• **REQUIREMENT A**:
From the forum exchange on immutable below, extract the stretch from "Yes, that's true." through "it's not immutable.".
• **REQUIREMENT B**:
In the forum exchange on immutable below, what does John Colvin say the compiler is technically free to assume?

• **PASSAGE FOR REVIEW**:
--*--

Yes, that's true. I think using both snippets drives the point home pretty well.
September 23, 2015
On Wednesday, 23 September 2015 at 05:24:05 UTC, John Colvin wrote:

> violating immutable is undefined behaviour, so the compiler is technically speaking free to assume it never happens. At the very least, neither snippet's result is guaranteed to show a change or not. At the most, literally anything can happen.

I was not aware that you could "violate" immutable. In that case, it's not immutable.
September 23, 2015
On Wednesday, 23 September 2015 at 14:34:07 UTC, bachmeier wrote:
> On Wednesday, 23 September 2015 at 05:24:05 UTC, John Colvin wrote:
>
>> violating immutable is undefined behaviour, so the compiler is technically speaking free to assume it never happens. At the very least, neither snippet's result is guaranteed to show a change or not. At the most, literally anything can happen.

--*--

• **GIVEN DATA**:
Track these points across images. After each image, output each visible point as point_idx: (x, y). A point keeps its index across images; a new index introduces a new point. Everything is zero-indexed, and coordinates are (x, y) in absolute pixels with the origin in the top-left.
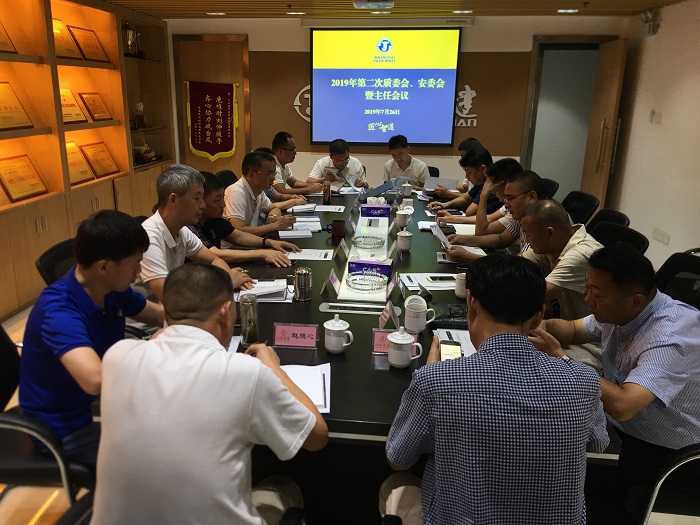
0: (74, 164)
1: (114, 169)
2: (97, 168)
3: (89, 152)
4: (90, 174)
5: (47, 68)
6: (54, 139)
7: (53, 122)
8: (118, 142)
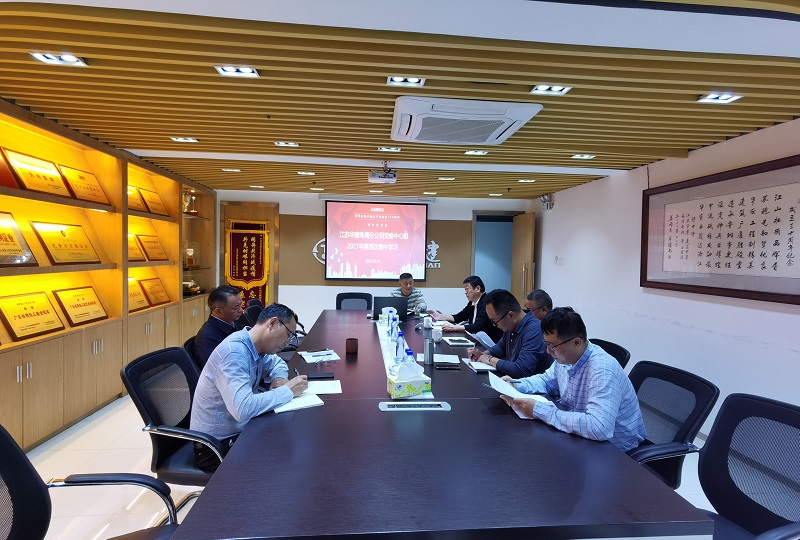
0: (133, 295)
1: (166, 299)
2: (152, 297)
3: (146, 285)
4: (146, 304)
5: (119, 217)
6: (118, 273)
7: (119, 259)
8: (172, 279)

--*--

• **EXERCISE SOLUTION A**:
Yes, that's true. I think using both snippets drives the point home pretty well.
September 23, 2015
On Wednesday, 23 September 2015 at 05:24:05 UTC, John Colvin wrote:

> violating immutable is undefined behaviour, so the compiler is technically speaking free to assume it never happens. At the very least, neither snippet's result is guaranteed to show a change or not. At the most, literally anything can happen.

I was not aware that you could "violate" immutable. In that case, it's not immutable.

• **EXERCISE SOLUTION B**:
The compiler is free to assume that violating immutable never happens.